## [DATA FOR PROCESSING]
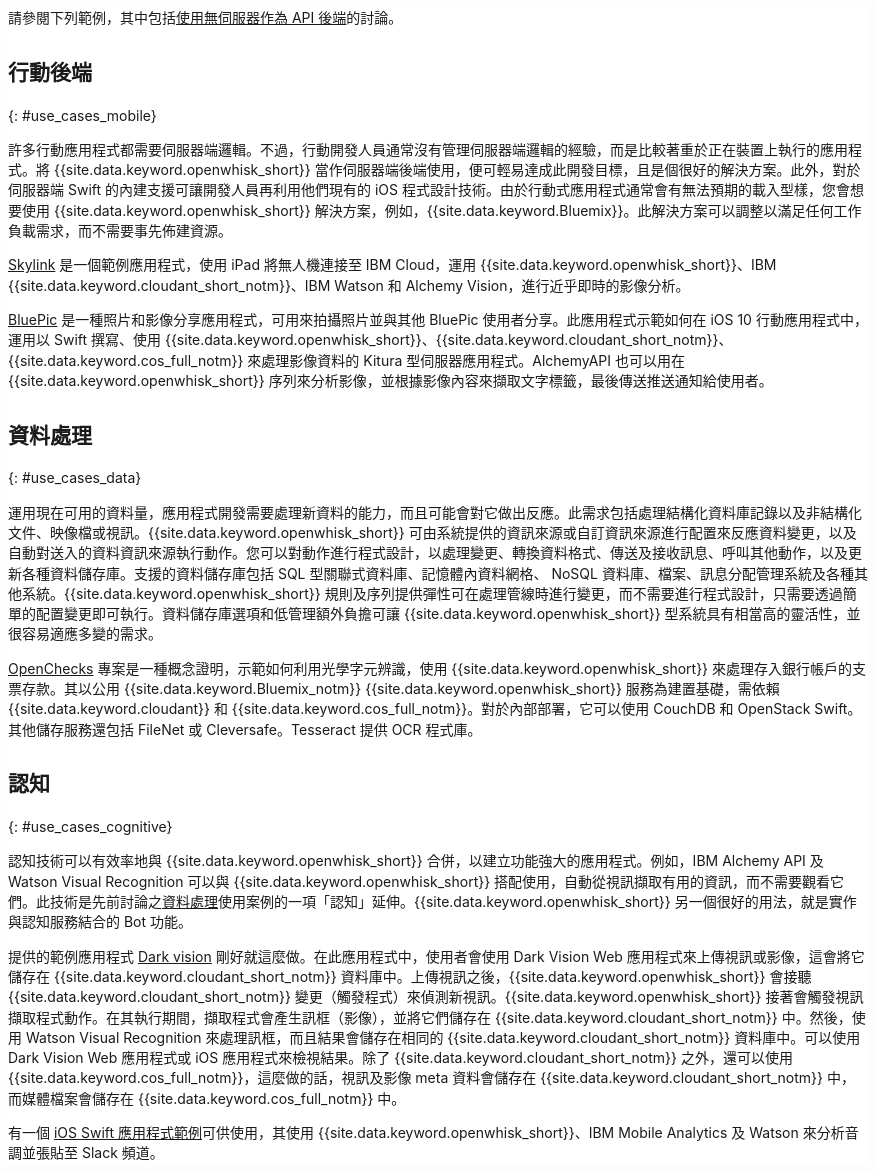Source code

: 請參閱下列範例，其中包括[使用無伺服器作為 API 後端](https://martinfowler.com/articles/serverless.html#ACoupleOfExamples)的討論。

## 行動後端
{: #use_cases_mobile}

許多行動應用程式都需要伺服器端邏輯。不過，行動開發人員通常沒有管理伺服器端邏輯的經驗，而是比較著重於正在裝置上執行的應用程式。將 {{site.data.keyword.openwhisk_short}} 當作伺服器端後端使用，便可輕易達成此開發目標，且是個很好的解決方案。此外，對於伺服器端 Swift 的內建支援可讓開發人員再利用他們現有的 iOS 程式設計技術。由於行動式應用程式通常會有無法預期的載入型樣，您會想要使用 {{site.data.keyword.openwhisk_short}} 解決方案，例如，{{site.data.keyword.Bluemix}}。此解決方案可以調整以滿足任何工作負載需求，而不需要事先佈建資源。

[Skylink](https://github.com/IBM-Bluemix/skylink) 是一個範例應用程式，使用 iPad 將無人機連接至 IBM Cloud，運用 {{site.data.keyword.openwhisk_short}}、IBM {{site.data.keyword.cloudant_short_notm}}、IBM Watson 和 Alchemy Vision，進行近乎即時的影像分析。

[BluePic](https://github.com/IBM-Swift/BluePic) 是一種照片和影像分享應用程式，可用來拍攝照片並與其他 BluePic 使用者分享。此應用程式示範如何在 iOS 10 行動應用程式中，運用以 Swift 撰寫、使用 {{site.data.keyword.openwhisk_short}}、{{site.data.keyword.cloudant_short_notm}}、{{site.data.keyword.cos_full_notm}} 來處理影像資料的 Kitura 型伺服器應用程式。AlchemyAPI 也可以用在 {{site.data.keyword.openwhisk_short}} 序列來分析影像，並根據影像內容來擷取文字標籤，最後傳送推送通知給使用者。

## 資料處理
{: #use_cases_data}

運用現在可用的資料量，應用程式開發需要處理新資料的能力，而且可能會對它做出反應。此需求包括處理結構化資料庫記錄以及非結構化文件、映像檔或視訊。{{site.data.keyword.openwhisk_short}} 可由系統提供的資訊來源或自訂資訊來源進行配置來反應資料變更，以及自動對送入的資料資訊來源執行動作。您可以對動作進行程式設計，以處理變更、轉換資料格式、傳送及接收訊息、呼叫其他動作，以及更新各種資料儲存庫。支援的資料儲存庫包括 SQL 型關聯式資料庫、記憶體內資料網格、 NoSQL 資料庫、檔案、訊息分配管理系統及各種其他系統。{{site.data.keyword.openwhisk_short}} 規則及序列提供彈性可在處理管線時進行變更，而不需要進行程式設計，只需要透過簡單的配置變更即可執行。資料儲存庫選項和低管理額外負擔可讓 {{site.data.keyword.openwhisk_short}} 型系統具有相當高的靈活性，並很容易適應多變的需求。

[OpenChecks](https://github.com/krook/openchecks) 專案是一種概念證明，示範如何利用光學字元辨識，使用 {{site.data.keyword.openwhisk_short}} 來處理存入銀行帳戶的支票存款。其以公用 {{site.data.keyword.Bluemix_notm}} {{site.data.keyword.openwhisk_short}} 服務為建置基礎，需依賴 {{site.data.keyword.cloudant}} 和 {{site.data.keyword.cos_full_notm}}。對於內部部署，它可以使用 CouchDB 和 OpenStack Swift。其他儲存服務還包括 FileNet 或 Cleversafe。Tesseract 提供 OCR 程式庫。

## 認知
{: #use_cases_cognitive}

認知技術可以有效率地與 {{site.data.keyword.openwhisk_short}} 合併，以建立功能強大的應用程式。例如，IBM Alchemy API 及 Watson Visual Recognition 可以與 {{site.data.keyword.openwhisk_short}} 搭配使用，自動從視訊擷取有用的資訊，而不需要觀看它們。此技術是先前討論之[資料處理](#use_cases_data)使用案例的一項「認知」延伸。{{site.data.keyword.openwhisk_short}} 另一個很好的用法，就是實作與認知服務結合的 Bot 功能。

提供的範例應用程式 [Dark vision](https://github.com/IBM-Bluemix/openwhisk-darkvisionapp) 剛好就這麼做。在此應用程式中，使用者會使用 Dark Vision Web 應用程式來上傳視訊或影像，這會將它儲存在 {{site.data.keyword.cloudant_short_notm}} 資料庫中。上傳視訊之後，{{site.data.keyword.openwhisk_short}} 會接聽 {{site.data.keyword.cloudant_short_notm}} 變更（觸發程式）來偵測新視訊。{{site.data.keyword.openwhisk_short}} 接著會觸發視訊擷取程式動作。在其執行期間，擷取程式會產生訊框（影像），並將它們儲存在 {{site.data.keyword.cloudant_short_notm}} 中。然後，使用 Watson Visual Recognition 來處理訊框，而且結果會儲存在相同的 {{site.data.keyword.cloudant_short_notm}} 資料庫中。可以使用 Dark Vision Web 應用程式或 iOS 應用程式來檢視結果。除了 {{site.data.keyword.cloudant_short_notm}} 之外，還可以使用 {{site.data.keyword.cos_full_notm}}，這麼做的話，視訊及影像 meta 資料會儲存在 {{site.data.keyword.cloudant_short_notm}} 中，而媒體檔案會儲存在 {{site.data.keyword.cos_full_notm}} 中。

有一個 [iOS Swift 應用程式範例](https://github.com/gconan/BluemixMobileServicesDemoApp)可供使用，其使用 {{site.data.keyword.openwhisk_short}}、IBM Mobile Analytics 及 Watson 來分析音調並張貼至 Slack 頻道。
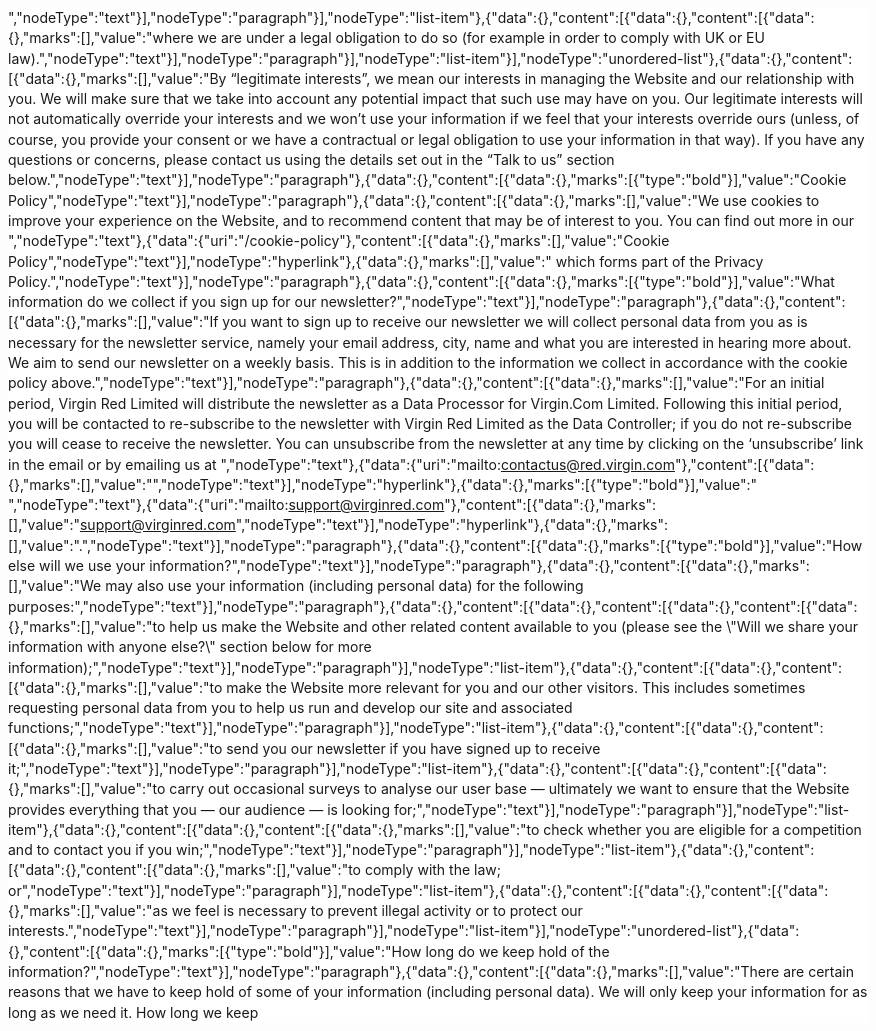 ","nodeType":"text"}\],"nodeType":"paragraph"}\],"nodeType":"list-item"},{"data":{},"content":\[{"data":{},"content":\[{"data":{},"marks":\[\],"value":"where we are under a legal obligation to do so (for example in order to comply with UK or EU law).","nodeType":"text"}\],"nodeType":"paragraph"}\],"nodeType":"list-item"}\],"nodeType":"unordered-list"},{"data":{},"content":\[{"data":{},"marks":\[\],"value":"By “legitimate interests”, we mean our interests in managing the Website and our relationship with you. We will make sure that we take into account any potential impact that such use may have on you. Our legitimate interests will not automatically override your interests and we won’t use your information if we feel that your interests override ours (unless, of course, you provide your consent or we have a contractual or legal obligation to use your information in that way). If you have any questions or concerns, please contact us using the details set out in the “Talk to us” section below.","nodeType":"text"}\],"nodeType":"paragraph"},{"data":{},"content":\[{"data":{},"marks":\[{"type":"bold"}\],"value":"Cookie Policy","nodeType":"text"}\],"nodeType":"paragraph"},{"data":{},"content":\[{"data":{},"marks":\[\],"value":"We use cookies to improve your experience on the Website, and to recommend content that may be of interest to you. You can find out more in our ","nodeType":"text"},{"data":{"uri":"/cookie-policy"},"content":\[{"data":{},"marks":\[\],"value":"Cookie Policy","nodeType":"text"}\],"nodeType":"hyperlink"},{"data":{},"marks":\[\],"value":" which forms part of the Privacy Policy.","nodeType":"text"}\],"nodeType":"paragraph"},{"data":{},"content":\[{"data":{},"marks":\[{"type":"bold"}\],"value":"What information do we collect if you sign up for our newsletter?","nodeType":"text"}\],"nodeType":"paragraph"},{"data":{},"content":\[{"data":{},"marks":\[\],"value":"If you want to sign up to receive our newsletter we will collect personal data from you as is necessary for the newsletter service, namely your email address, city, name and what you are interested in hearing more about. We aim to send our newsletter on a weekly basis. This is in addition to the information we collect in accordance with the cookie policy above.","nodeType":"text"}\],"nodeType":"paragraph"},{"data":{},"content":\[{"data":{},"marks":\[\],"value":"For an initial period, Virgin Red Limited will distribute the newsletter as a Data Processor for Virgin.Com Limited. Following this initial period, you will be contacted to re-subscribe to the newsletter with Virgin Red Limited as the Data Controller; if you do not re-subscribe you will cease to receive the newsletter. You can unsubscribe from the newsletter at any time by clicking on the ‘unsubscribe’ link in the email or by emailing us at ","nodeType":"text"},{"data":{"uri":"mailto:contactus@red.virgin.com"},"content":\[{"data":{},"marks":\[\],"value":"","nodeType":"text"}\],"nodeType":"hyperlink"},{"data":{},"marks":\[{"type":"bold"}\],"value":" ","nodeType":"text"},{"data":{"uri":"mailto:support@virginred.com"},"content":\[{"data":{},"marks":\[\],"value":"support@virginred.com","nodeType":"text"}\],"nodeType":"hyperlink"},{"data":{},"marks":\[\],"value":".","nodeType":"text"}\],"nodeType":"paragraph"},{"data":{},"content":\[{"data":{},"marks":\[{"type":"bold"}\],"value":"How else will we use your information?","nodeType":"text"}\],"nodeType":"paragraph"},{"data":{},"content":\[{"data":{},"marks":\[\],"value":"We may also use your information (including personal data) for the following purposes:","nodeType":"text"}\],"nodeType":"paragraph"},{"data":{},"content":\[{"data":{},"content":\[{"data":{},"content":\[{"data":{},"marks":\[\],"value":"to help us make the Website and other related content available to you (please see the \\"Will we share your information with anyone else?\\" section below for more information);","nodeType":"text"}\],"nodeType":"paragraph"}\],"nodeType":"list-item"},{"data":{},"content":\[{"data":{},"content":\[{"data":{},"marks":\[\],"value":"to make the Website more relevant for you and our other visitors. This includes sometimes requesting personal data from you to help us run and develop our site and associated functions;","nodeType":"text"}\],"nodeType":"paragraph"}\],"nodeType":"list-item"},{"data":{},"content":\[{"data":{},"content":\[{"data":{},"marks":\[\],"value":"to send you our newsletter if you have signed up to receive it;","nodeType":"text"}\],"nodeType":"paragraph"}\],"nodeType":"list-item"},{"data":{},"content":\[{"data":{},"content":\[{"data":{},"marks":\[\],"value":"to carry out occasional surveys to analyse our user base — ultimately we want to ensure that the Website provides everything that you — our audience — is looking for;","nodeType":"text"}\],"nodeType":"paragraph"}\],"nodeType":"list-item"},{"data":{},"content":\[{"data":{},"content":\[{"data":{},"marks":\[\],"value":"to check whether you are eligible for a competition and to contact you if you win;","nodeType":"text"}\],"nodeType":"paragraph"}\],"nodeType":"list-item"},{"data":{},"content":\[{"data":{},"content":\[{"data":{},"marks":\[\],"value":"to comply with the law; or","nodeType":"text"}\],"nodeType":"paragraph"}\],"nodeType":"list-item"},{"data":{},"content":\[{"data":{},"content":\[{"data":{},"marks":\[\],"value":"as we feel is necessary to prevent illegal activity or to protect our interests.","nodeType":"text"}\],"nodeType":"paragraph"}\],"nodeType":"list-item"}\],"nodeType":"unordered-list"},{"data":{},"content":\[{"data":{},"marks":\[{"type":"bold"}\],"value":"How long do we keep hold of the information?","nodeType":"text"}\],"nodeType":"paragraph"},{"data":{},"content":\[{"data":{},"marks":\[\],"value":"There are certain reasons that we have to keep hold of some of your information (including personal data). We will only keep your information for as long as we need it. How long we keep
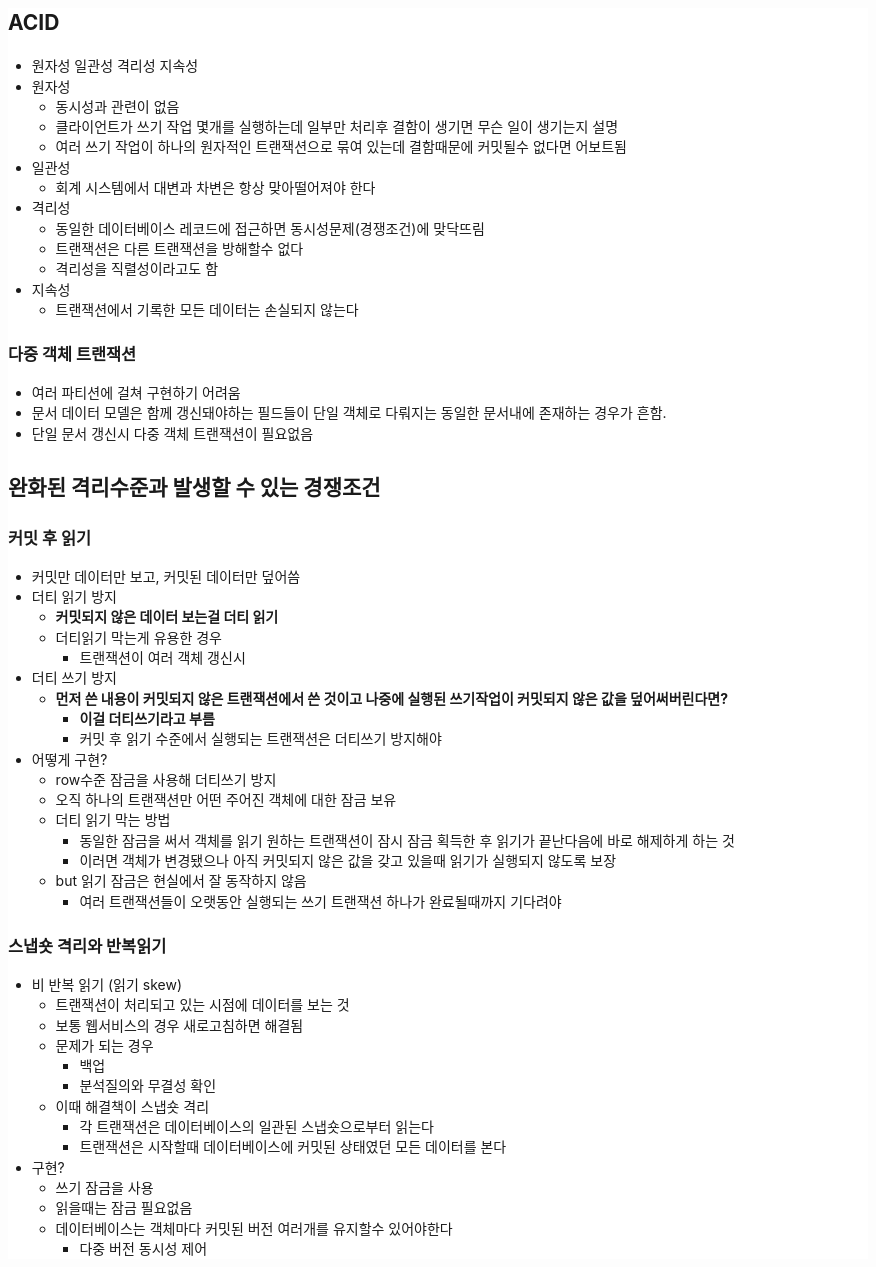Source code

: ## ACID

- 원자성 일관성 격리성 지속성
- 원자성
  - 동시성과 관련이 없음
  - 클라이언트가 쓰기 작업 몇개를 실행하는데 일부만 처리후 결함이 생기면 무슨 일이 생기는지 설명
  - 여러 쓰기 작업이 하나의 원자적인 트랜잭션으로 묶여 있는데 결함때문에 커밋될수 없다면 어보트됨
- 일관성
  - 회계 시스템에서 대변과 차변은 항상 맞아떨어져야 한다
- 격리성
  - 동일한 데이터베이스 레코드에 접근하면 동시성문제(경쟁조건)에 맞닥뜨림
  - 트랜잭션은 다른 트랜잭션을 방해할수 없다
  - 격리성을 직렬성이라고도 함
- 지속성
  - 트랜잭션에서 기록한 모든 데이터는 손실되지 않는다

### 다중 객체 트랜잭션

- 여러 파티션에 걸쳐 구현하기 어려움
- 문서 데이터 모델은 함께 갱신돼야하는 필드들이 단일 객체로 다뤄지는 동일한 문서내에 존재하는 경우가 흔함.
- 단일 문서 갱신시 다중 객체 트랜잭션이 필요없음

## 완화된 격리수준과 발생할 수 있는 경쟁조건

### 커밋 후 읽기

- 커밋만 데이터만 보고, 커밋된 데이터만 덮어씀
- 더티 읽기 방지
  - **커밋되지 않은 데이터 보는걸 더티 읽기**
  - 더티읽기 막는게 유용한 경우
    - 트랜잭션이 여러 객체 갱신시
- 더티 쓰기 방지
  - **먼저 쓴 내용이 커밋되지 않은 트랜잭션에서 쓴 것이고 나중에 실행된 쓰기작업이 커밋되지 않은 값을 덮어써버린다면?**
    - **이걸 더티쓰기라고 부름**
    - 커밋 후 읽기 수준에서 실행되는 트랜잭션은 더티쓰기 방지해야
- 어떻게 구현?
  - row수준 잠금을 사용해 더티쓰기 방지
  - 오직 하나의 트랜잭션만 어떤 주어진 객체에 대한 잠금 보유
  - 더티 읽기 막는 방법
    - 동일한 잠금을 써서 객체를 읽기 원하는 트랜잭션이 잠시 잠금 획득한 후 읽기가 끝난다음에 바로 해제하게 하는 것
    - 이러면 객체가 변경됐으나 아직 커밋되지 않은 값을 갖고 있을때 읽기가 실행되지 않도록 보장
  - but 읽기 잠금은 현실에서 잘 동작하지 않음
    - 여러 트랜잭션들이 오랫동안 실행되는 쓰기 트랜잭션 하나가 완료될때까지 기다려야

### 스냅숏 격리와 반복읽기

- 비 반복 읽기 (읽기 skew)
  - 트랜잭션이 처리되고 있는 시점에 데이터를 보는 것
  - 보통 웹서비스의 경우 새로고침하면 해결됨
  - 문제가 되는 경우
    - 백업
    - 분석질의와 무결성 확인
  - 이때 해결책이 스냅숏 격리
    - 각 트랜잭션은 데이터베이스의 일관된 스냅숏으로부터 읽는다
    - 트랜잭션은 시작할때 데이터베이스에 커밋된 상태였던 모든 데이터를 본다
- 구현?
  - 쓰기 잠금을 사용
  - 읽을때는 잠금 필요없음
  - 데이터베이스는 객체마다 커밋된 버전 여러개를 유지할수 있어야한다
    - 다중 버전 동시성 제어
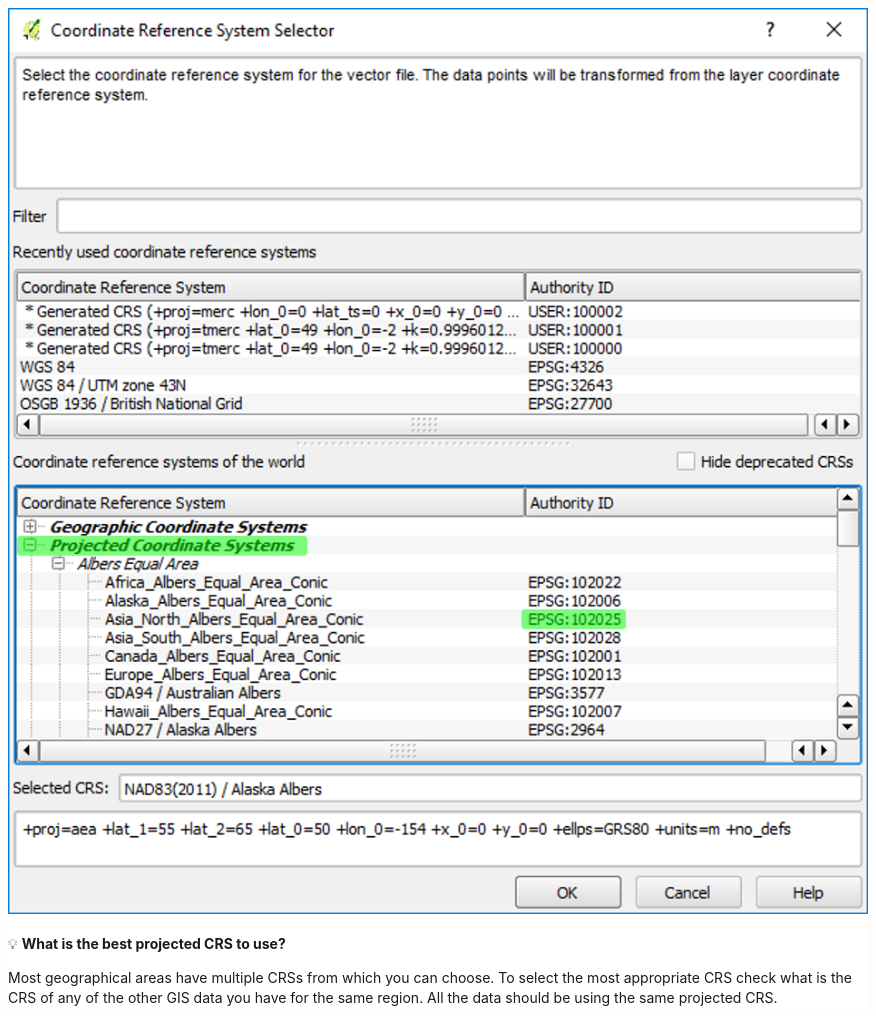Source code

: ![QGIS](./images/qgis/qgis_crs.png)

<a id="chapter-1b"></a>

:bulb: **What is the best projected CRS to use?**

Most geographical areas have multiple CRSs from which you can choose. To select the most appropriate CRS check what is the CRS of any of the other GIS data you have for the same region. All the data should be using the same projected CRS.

## [WHAT TO DO]
Copy out only the lines of the records above from the one with "- 격리성을 직렬성이라고도 함" through the one with "- **이걸 더티쓰기라고 부름**", exactly as they stand, both included.

## [YOUR RESPONSE]
  - 격리성을 직렬성이라고도 함
- 지속성
  - 트랜잭션에서 기록한 모든 데이터는 손실되지 않는다

### 다중 객체 트랜잭션

- 여러 파티션에 걸쳐 구현하기 어려움
- 문서 데이터 모델은 함께 갱신돼야하는 필드들이 단일 객체로 다뤄지는 동일한 문서내에 존재하는 경우가 흔함.
- 단일 문서 갱신시 다중 객체 트랜잭션이 필요없음

## 완화된 격리수준과 발생할 수 있는 경쟁조건

### 커밋 후 읽기

- 커밋만 데이터만 보고, 커밋된 데이터만 덮어씀
- 더티 읽기 방지
  - **커밋되지 않은 데이터 보는걸 더티 읽기**
  - 더티읽기 막는게 유용한 경우
    - 트랜잭션이 여러 객체 갱신시
- 더티 쓰기 방지
  - **먼저 쓴 내용이 커밋되지 않은 트랜잭션에서 쓴 것이고 나중에 실행된 쓰기작업이 커밋되지 않은 값을 덮어써버린다면?**
    - **이걸 더티쓰기라고 부름**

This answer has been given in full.